▶ AIM OF THE TASK: Pull out each line below that contains the word "Robbery" and list those lines.

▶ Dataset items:

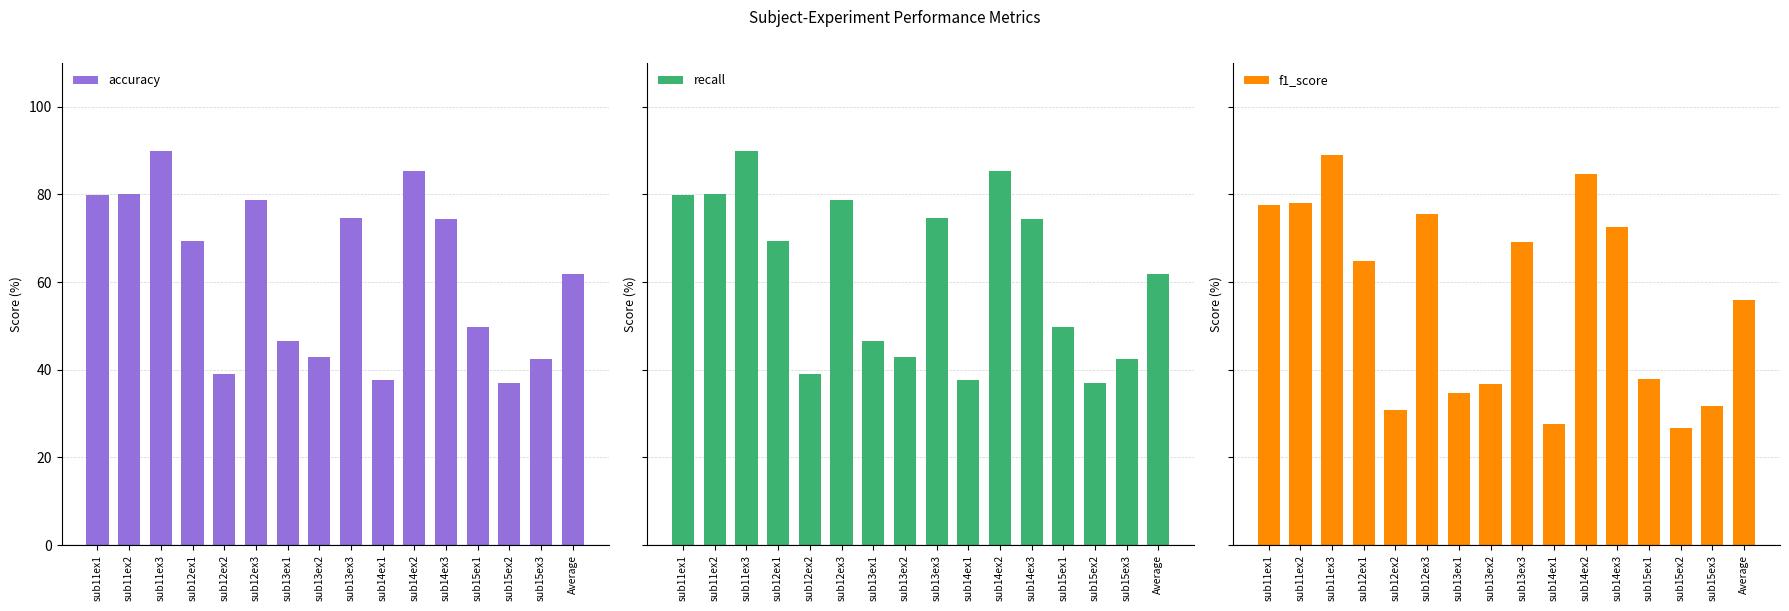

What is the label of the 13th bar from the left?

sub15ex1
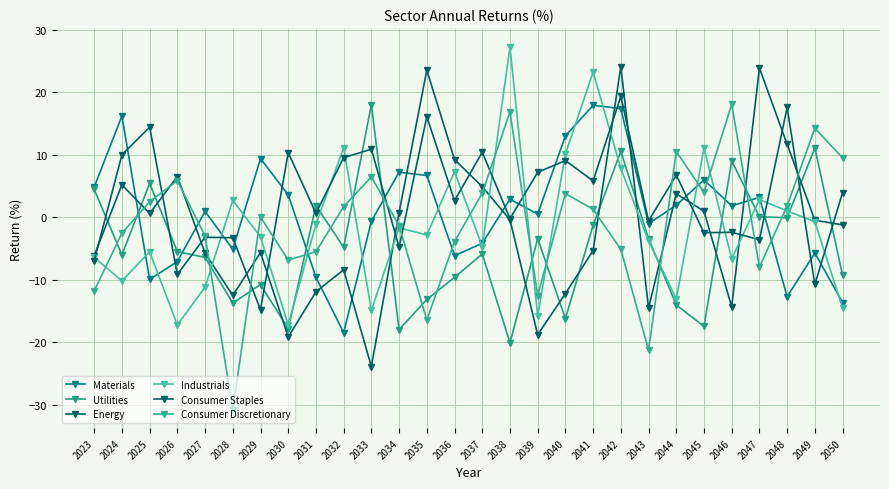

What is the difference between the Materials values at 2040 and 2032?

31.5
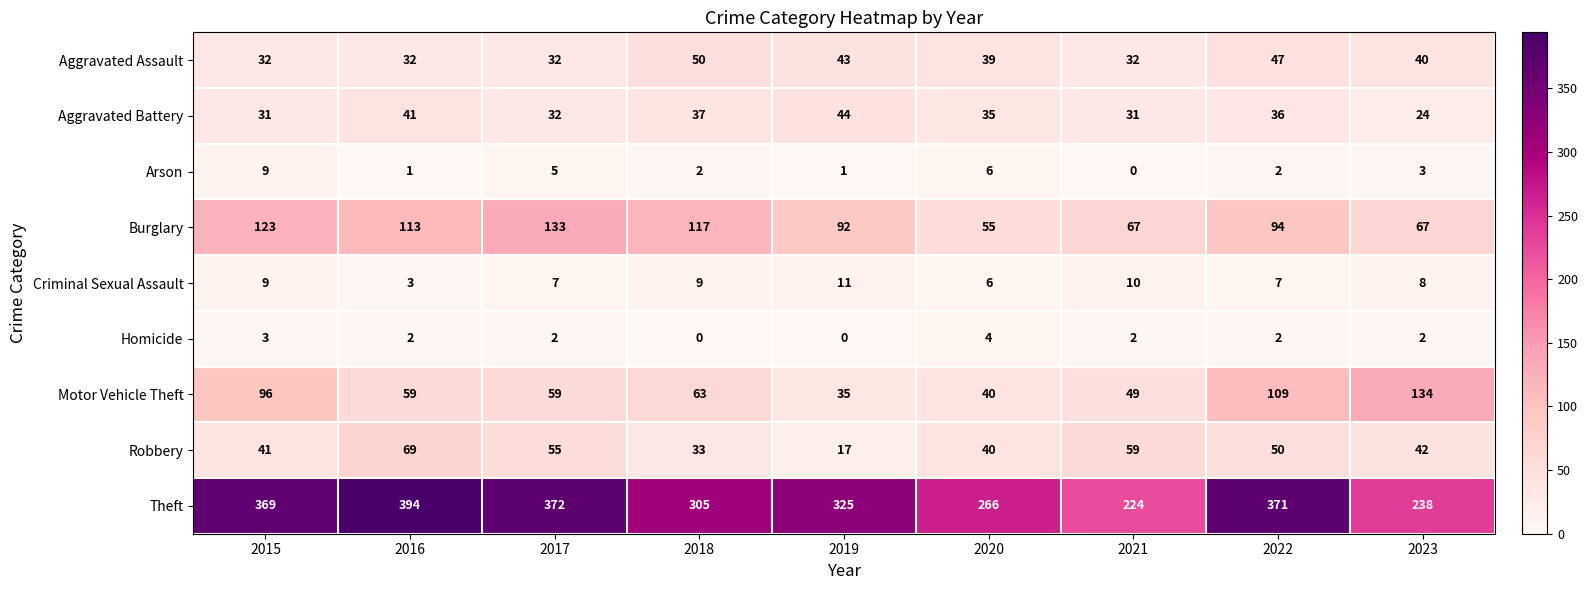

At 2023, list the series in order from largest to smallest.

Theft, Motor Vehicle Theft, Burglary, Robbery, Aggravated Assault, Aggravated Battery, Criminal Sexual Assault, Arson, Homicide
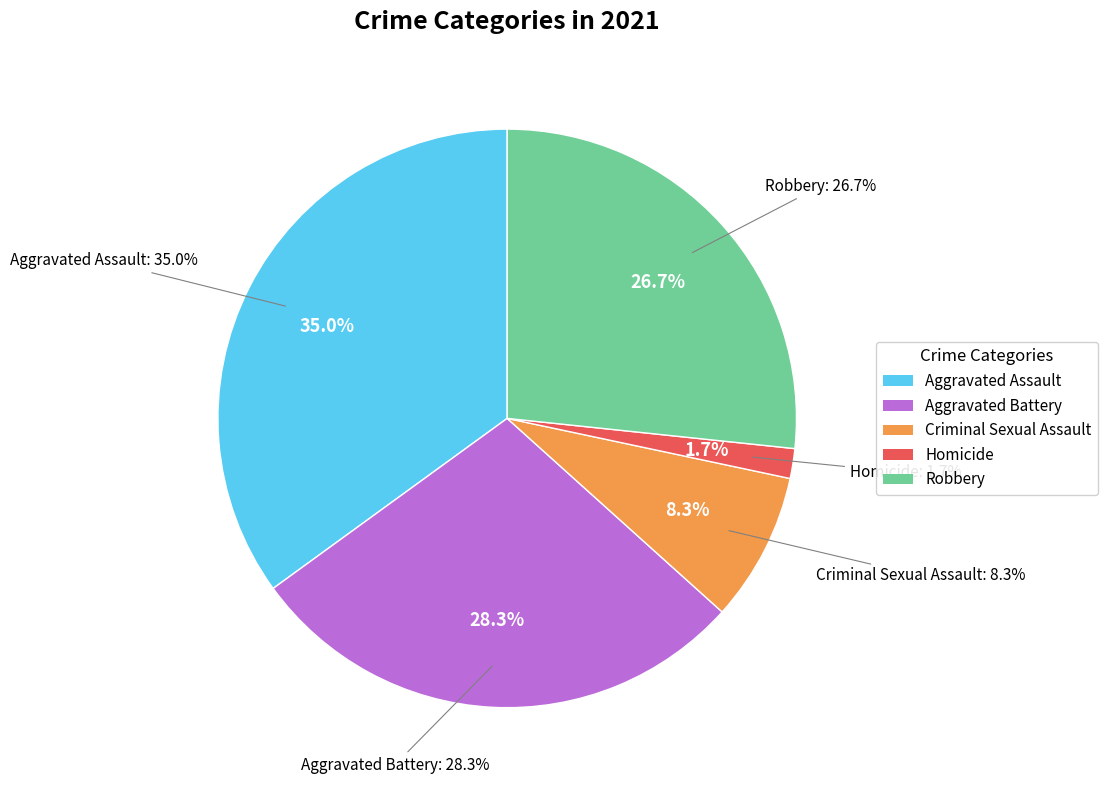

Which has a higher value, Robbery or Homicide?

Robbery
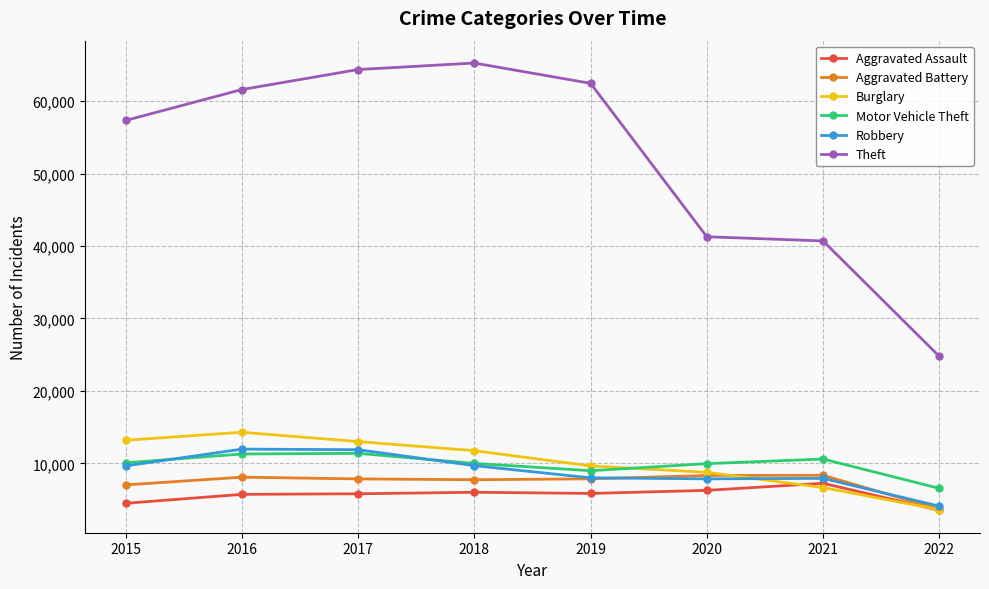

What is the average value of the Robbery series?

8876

▶ TASK RESPONSE:
Theft, Motor Vehicle Theft, Burglary, Robbery, Aggravated Assault, Aggravated Battery, Criminal Sexual Assault, Arson, Homicide
Which has a higher value, Robbery or Homicide?
Robbery
What is the average value of the Robbery series?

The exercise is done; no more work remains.